A concelebração eucarística presidida pelo arcebispo Gintaras Grušas, seguida de procissão pelas ruas da capital lituana, deu início, no domingo (07/06), à VI edição dedicada ao tema “Construamos a cidade da misericórdia”. Ela não é feita de tijolos e edifícios, mas de “pessoas transformadas pelo amor de Deus”, disse o arcebispo na homilia.

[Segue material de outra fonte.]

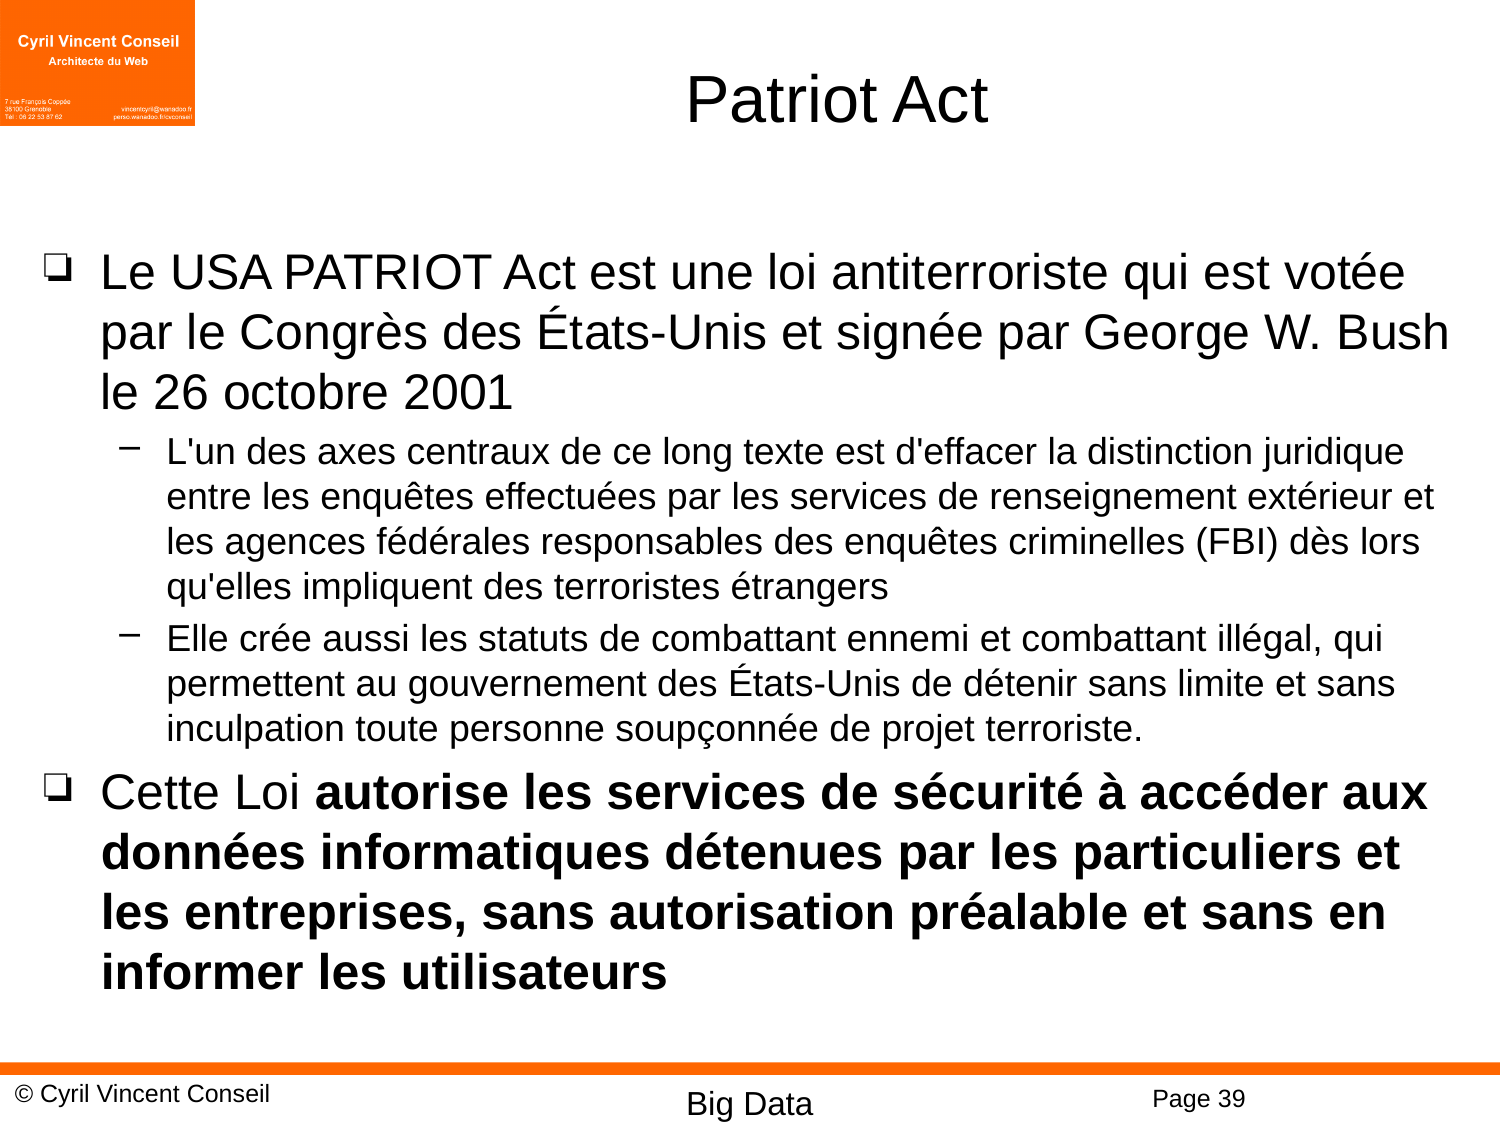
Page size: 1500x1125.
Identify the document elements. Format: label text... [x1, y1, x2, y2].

picture [0, 0, 195, 126]
title Patriot Act [194, 2, 1480, 190]
list Le USA PATRIOT Act est une loi antiterroriste qui est votée par le Congrès des États-Unis et signée par George W. Bush le 26 octobre 2001 L'un des axes centraux de ce long texte est d'effacer la distinction juridique entre les enquêtes effectuées par les services de renseignement extérieur et les agences fédérales responsables des enquêtes criminelles (FBI) dès lors qu'elles impliquent des terroristes étrangers Elle crée aussi les statuts de combattant ennemi et combattant illégal, qui permettent au gouvernement des États-Unis de détenir sans limite et sans inculpation toute personne soupçonnée de projet terroriste. Cette Loi autorise les services de sécurité à accéder aux données informatiques détenues par les particuliers et les entreprises, sans autorisation préalable et sans en informer les utilisateurs [29, 231, 1468, 1059]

Giovanni Zavatta – Vatican News
A concelebração eucarística na praça da Catedral, presidida pelo arcebispo Gintaras Grušas, seguida da procissão pelas ruas da cidade até a igreja do Sagrado Coração de Jesus, da qual participaram milhares de pessoas provenientes de cerca de 150 países de todo o mundo: foi a solenidade do Corpo e Sangue de Cristo que marcou no domingo (07/06) o dia de abertura do VI Congresso Apostólico Mundial da Misericórdia, que se realiza em Vilnius, capital da Lituânia, até 12 de junho. Não havia maneira melhor de iniciar o evento, disse dom Grušas na homilia, pois «a Eucaristia é o próprio centro da Misericórdia de Deus». E hoje «não será uma ideia, um símbolo ou uma antiga tradição religiosa desfilando pelas ruas de Vilnius. Hoje, o próprio Cristo vivo caminhará por esta cidade».
Particularmente significativo foi o itinerário seguido pela procissão, que passou por algumas igrejas que, durante a era soviética, foram fechadas ou transformadas em museus. Hoje «esses mesmos lugares proclamam novamente a mensagem da misericórdia de Deus, erguendo-se como poderosos símbolos da perseverança na fé e da renovação espiritual». Refletindo sobre o tema do congresso, «Construamos a cidade da misericórdia», o arcebispo (que também é presidente do Conselho das Conferências Episcopais da Europa) disse que ela não é feita de tijolos e edifícios, mas de «pessoas transformadas pelo amor de Deus».
Santa Maria Faustina Kowalska e a oração do terço
Os trabalhos propriamente ditos tiveram início na manhã de segunda-feira (08/06), precedidos pela missa celebrada pelo cardeal Rolandas Makrickas, que lembrou que foi justamente ali, na colina do Salvador, no antigo bairro de Rasos, entre 13 e 14 de setembro de 1935, que Santa Maria Faustina Kowalska teve a visão de Jesus, que lhe ditou a oração da Coroa da Divina Misericórdia. «Jesus, confio em Ti, esta é a chave de tudo”, disse o cardeal, observando que “a misericórdia não é apenas algo que recebemos, mas algo que somos chamados a doar” e “num mundo marcado por divisões, guerras, julgamentos e dureza, o cristão é chamado a ser um sinal vivo de misericórdia no perdão, na escuta, na paciência e na proximidade com quem sofre”.
Seguiram-se as intervenções do cardeal arcebispo de Cracóvia, dom Grzegorz Ryś; do Patriarca Ecumênico Bartolomeu e de John Pridmore, britânico, que ofereceu seu testemunho de redenção: de jovem criminoso no East End de Londres ao encontro com Deus e sua misericórdia, até a missão atual com jovens em situação de risco para inspirá-los a se libertarem da violência. À tarde, uma série de oficinas animou vários locais de Vilnius.
Bispos, teólogos e agentes da caridade entre os participantes
Entre os participantes do evento que termina em 12 de junho estão: o bispo de Minna, dom Martin Igwemezie Uzoukwu, fundador em 2002 do movimento dos Missionários da Divina Misericórdia e empenhado na Nigéria na promoção da paz em regiões de conflito; o sacerdote anglicano Nicky Gumbel; e Roseline Chaanine, secretária nacional da Divina Misericórdia no Líbano e coordenadora regional para os leigos no Oriente Médio; além da teóloga Donna Lynn Orsuto, de Tetiana Stawnychy, presidente da Caritas Ucrânia; e do Pe. Patrice Chocholski, diretor do Instituto Católico do Mediterrâneo em Marselha. Será o pro-prefeito do Dicastério para a Evangelização, arcebispo Rino Fisichella, quem abrirá os trabalhos na quinta-feira, dia 11 de junho, com a palestra “As obras de misericórdia como caminho de evangelização”: «experimentemos mais uma vez em nossa vida o quanto Deus é misericordioso com cada um de nós e renovemos nosso compromisso de construir cidades que sejam cada vez mais lugares de misericórdia», exortou dom Fisichella.